The Adafruit Sparkle Motion is the flagship in our series of "Sparkle Motion" boards, which are our attempt to make the best small WLED-friendly smart LED driving board in the whole world. Our resident mermaid, firepixie makes a lot of projects with WLED and she loves it! So how can we make something that will be powerful enough to drive advanced LED projects with built-in sensors?
This version has a built-in antenna so it's ready to go out-of-the-box.
This board has everything you could possibly want for big, small, or even massive WLED/xLights projects:
Power option 1 via USB Type C PD with a slide switch that selects between 5, 12 and 20V (24V pixels can usually run fine at 20V)
Low forward-voltage diodes so its good for up to 5A from either
5 Amp fuse to protect from over-current drive
ESP32 mini module with built in antenna port - the classic ESP32 has the best WLED support even if we'd prefer the 'S2 or 'S3. Comes with 4 MB of flash, dual core 240MHz Tensilica, WiFi, Bluetooth LE and Bluetooth Classic support.
USB-serial converter with auto-reset
Three output signal terminal block sets with power and ground for each - they'll be level shifted to 5V. Use 26-20AWG stranded or solid core wires, 5A rated.
6 GPIO breakout pads with a fourth level-shifted output, and 3 more GPIO plus power and ground.
Built-in I2S microphone for audio-reactive projects with digital-quality audio
Built-in IR receiver for easy remote control integration
Stemma QT I2C port to connect external sensors/OLED/etc.

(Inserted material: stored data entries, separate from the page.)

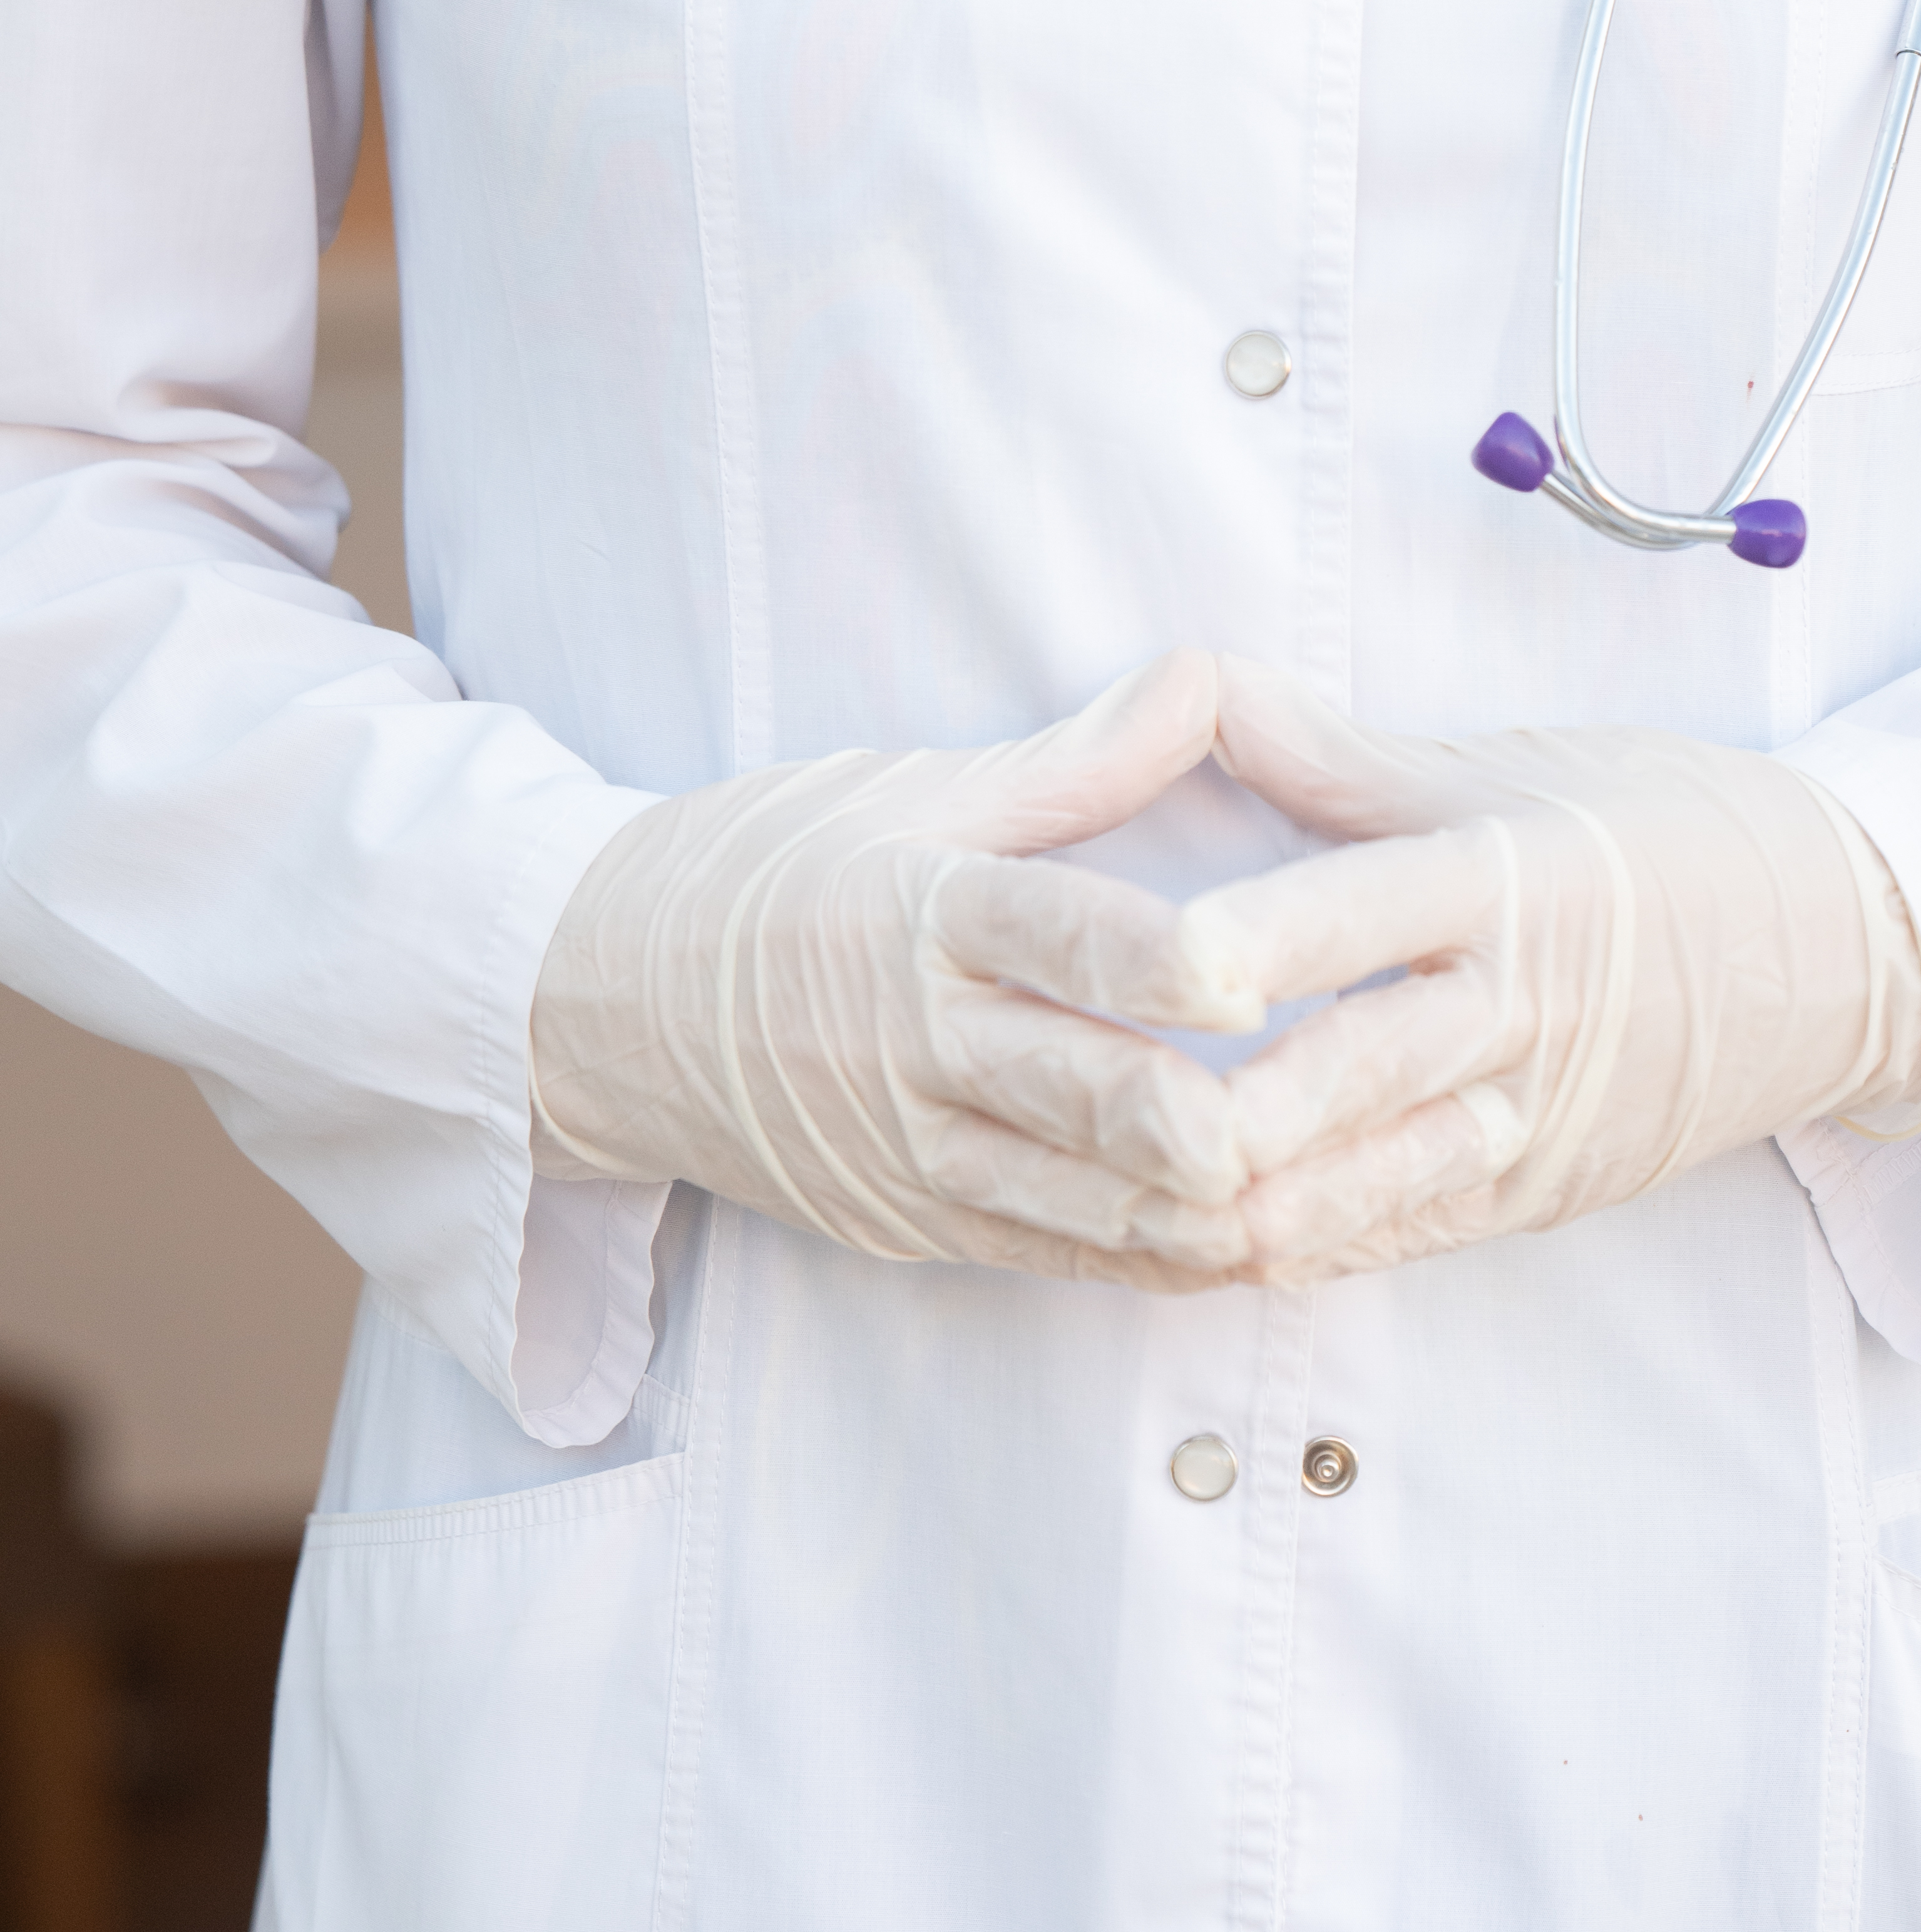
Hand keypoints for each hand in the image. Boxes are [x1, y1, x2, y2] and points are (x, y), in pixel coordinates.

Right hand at [530, 653, 1263, 1288]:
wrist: (595, 1001)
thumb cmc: (766, 869)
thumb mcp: (908, 790)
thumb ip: (1074, 758)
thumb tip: (1205, 674)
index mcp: (917, 913)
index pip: (1050, 934)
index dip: (1152, 960)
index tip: (1244, 972)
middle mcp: (912, 1043)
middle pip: (1077, 1093)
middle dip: (1195, 1119)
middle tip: (1312, 1119)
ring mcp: (907, 1149)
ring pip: (1075, 1202)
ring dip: (1196, 1209)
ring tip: (1315, 1193)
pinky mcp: (908, 1222)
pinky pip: (1046, 1254)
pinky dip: (1148, 1258)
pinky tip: (1242, 1244)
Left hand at [1188, 660, 1920, 1281]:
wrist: (1846, 944)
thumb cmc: (1668, 828)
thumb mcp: (1508, 768)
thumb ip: (1337, 754)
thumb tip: (1195, 682)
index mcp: (1510, 881)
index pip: (1370, 912)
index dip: (1271, 939)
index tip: (1178, 959)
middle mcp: (1523, 1008)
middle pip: (1367, 1070)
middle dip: (1243, 1114)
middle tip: (1120, 1130)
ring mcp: (1537, 1116)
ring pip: (1386, 1177)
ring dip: (1264, 1204)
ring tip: (1141, 1213)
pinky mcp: (1544, 1190)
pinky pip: (1415, 1229)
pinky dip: (1319, 1244)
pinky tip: (1220, 1251)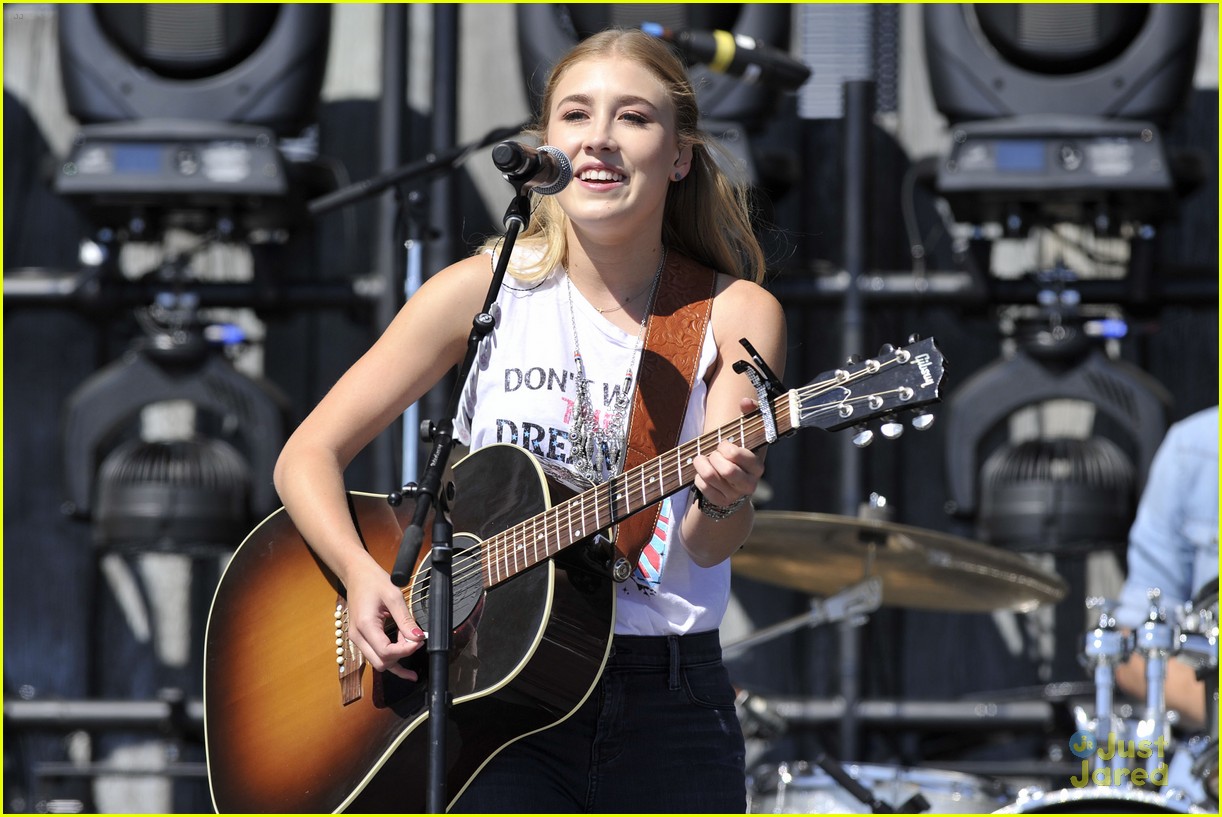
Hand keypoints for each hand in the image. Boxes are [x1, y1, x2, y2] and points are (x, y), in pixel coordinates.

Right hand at [343, 559, 425, 680]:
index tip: (420, 639)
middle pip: (382, 662)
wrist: (356, 574)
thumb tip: (418, 637)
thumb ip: (406, 619)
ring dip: (398, 657)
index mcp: (365, 625)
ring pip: (379, 662)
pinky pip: (376, 656)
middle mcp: (357, 637)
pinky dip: (391, 661)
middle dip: (402, 655)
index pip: (386, 651)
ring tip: (413, 645)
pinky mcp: (362, 639)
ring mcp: (357, 639)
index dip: (406, 650)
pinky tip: (405, 671)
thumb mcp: (393, 596)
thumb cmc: (373, 581)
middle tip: (417, 641)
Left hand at [691, 398, 763, 505]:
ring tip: (701, 459)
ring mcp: (735, 495)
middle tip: (713, 452)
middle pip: (726, 470)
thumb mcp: (745, 435)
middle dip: (714, 457)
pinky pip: (703, 487)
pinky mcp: (721, 502)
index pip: (741, 456)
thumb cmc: (738, 453)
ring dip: (701, 464)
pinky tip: (702, 474)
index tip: (723, 444)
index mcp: (757, 465)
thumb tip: (745, 401)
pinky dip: (698, 477)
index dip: (727, 448)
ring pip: (711, 477)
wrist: (734, 484)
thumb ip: (749, 414)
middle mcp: (750, 483)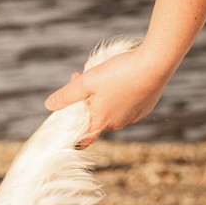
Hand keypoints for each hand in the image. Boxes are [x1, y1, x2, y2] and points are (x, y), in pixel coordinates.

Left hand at [44, 47, 172, 145]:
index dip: (74, 137)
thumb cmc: (119, 73)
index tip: (68, 130)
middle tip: (81, 77)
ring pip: (112, 110)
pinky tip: (123, 77)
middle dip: (86, 101)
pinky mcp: (146, 107)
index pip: (84, 140)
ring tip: (103, 73)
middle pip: (96, 118)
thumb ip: (67, 95)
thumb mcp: (87, 82)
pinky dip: (121, 95)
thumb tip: (50, 104)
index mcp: (102, 122)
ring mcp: (134, 117)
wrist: (155, 64)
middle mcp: (118, 124)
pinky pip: (128, 105)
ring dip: (102, 97)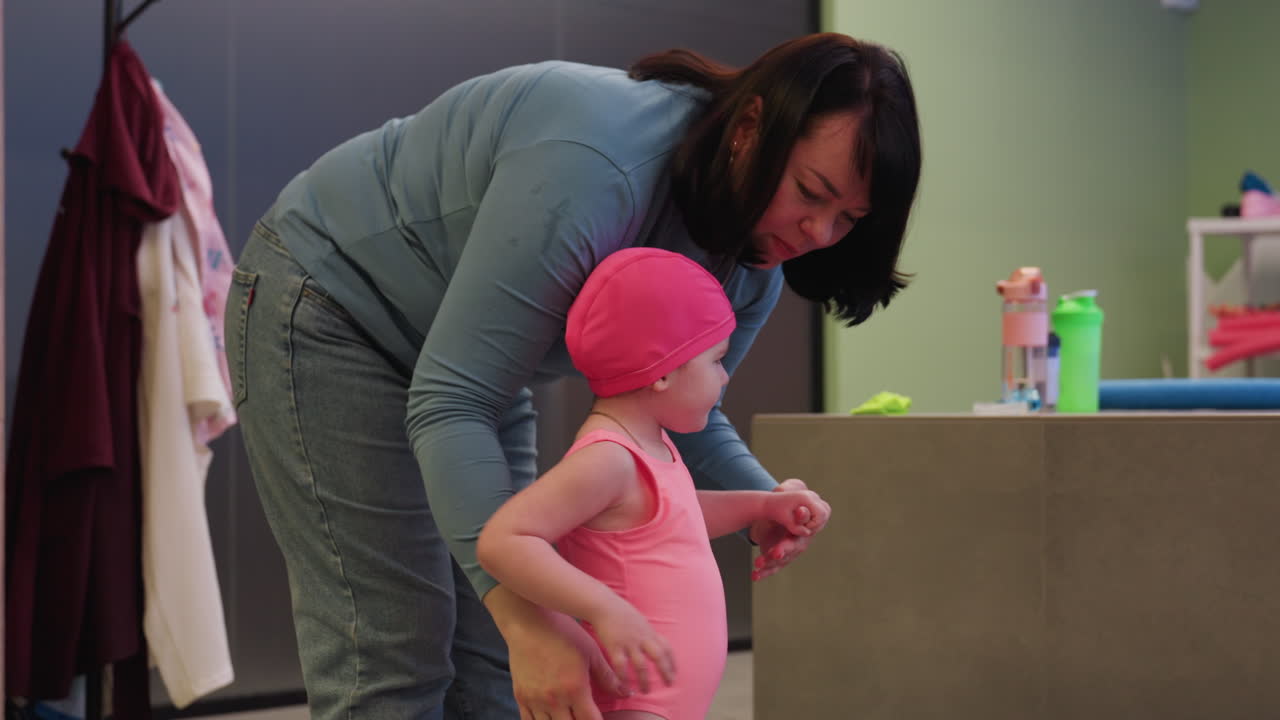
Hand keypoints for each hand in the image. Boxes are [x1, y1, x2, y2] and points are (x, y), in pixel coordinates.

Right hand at [494, 588, 624, 719]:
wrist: (529, 622)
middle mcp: (554, 699)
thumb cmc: (564, 634)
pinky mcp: (521, 696)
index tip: (600, 718)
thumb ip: (607, 677)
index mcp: (575, 688)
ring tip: (569, 716)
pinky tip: (551, 717)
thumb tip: (626, 694)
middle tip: (585, 715)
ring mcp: (535, 699)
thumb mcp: (590, 652)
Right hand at [587, 596, 675, 695]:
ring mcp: (629, 642)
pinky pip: (621, 666)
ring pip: (641, 665)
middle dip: (666, 671)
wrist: (603, 604)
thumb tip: (651, 641)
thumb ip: (646, 632)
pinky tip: (625, 686)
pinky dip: (624, 677)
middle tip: (669, 684)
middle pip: (659, 656)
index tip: (674, 673)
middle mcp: (642, 637)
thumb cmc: (619, 611)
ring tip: (645, 691)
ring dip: (645, 680)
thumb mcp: (639, 620)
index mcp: (649, 631)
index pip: (667, 647)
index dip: (672, 662)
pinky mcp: (615, 646)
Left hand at [749, 478, 830, 581]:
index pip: (802, 528)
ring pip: (780, 560)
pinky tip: (754, 576)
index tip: (790, 530)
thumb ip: (794, 508)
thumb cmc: (787, 510)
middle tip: (776, 552)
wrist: (780, 520)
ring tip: (758, 563)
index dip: (798, 528)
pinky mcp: (778, 561)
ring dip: (769, 562)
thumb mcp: (790, 505)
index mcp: (802, 528)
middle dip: (783, 550)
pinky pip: (771, 568)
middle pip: (792, 547)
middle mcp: (798, 543)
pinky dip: (763, 573)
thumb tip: (800, 510)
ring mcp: (788, 554)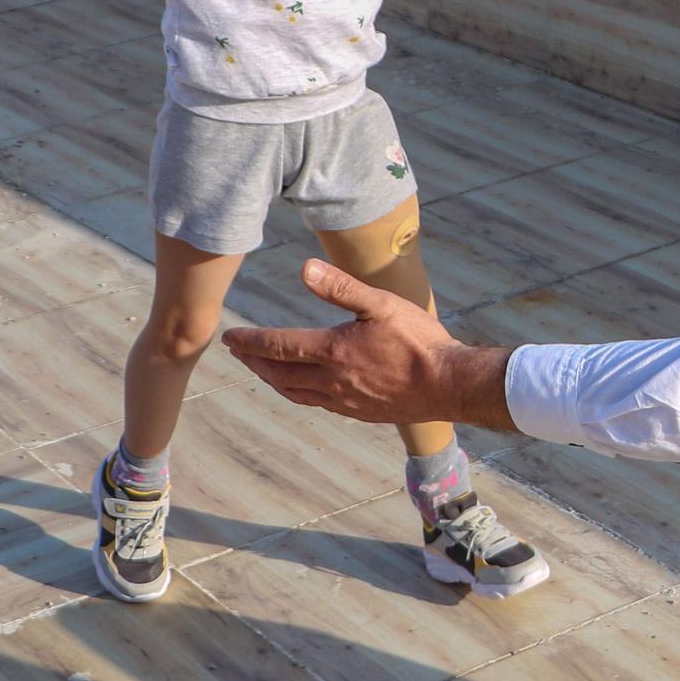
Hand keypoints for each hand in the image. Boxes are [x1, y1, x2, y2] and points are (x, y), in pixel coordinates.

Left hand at [222, 258, 513, 427]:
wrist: (448, 385)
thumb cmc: (419, 341)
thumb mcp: (381, 305)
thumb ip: (340, 287)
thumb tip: (304, 268)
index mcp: (333, 351)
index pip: (279, 345)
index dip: (251, 341)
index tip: (230, 336)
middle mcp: (332, 380)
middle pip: (279, 373)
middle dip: (254, 362)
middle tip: (238, 352)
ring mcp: (344, 400)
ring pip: (295, 393)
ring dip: (272, 380)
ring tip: (261, 370)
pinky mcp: (358, 412)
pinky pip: (316, 404)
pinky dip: (297, 394)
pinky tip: (301, 388)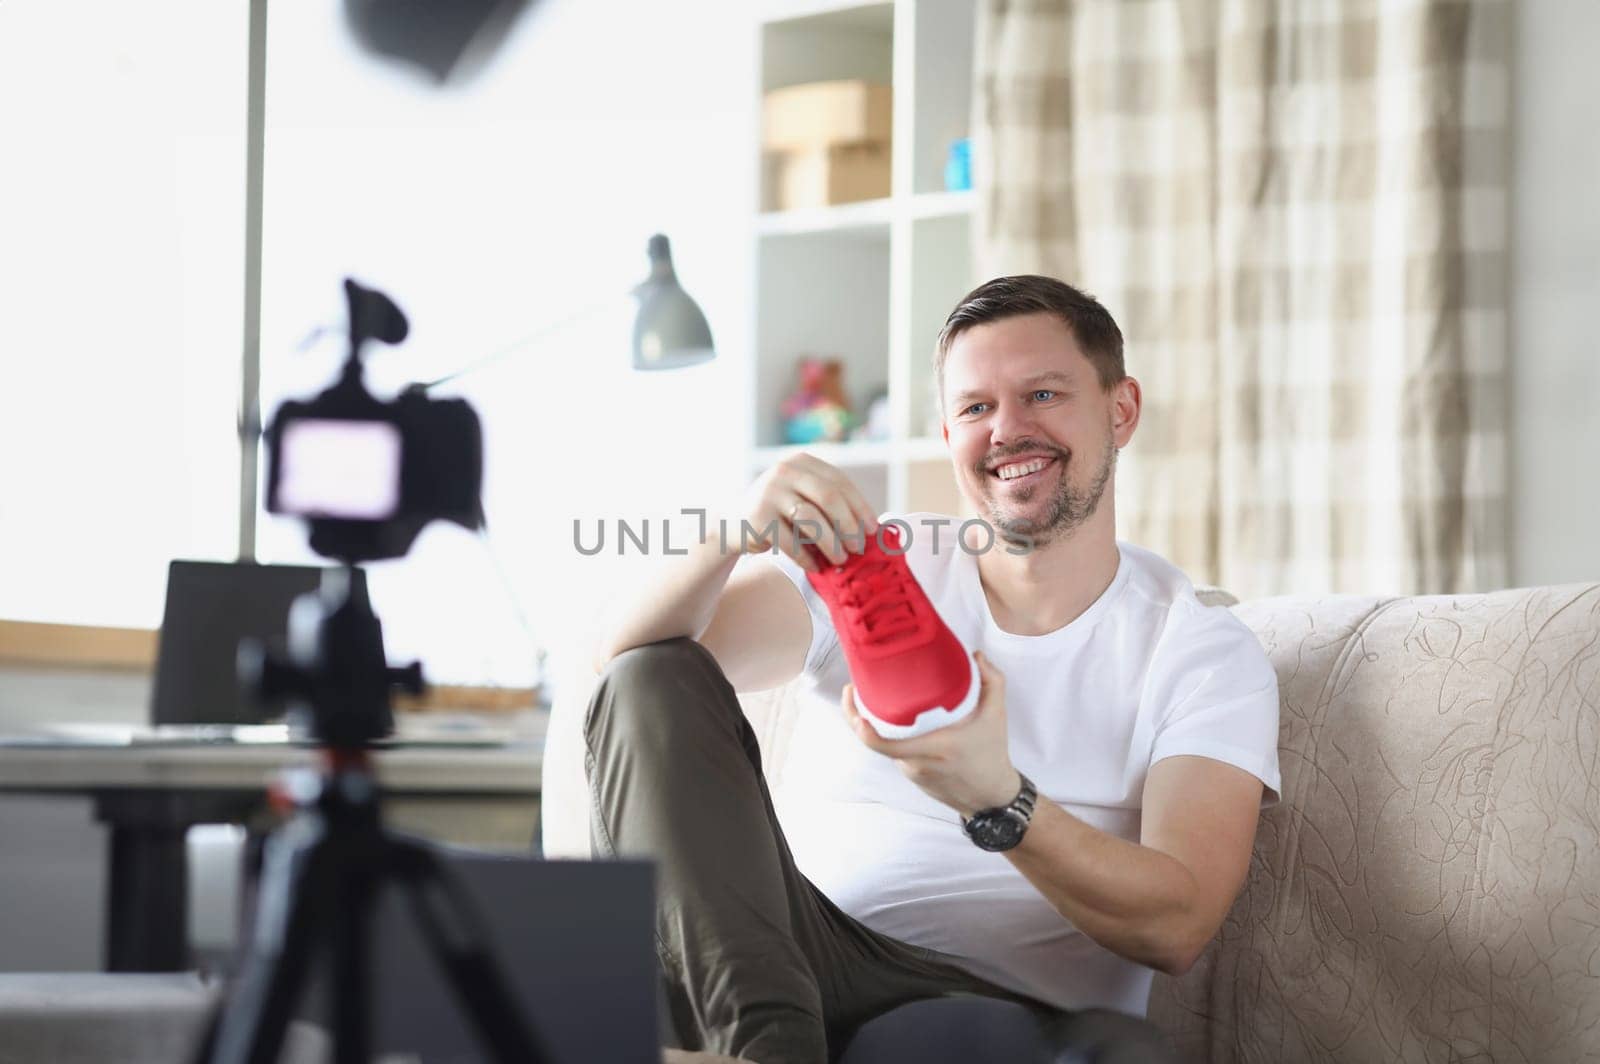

Separate analogue/digital input JST port for analogue input, potentiometer, microphone or external IR receiver
User button on GPIO 0 plus Reset button
Red built-in LED on pin 4
Small built-in NeoPixel on pin 2
Compact enough you can use it for wearable projects - 1.3"x1.75" / 33mm x 45mm size with mounting holes
To make it super fast to get started, terminal blocks are pre-installed: use any 20-26 AWG stranded or solid core wires with a flat-head screwdriver to attach semi-permanently.
While we recommend it for use with WLED, it will also work just fine as a compact ESP32 board for use with Arduino, ESP-IDF, MicroPython, CircuitPython or any other ESP32-supported codebase.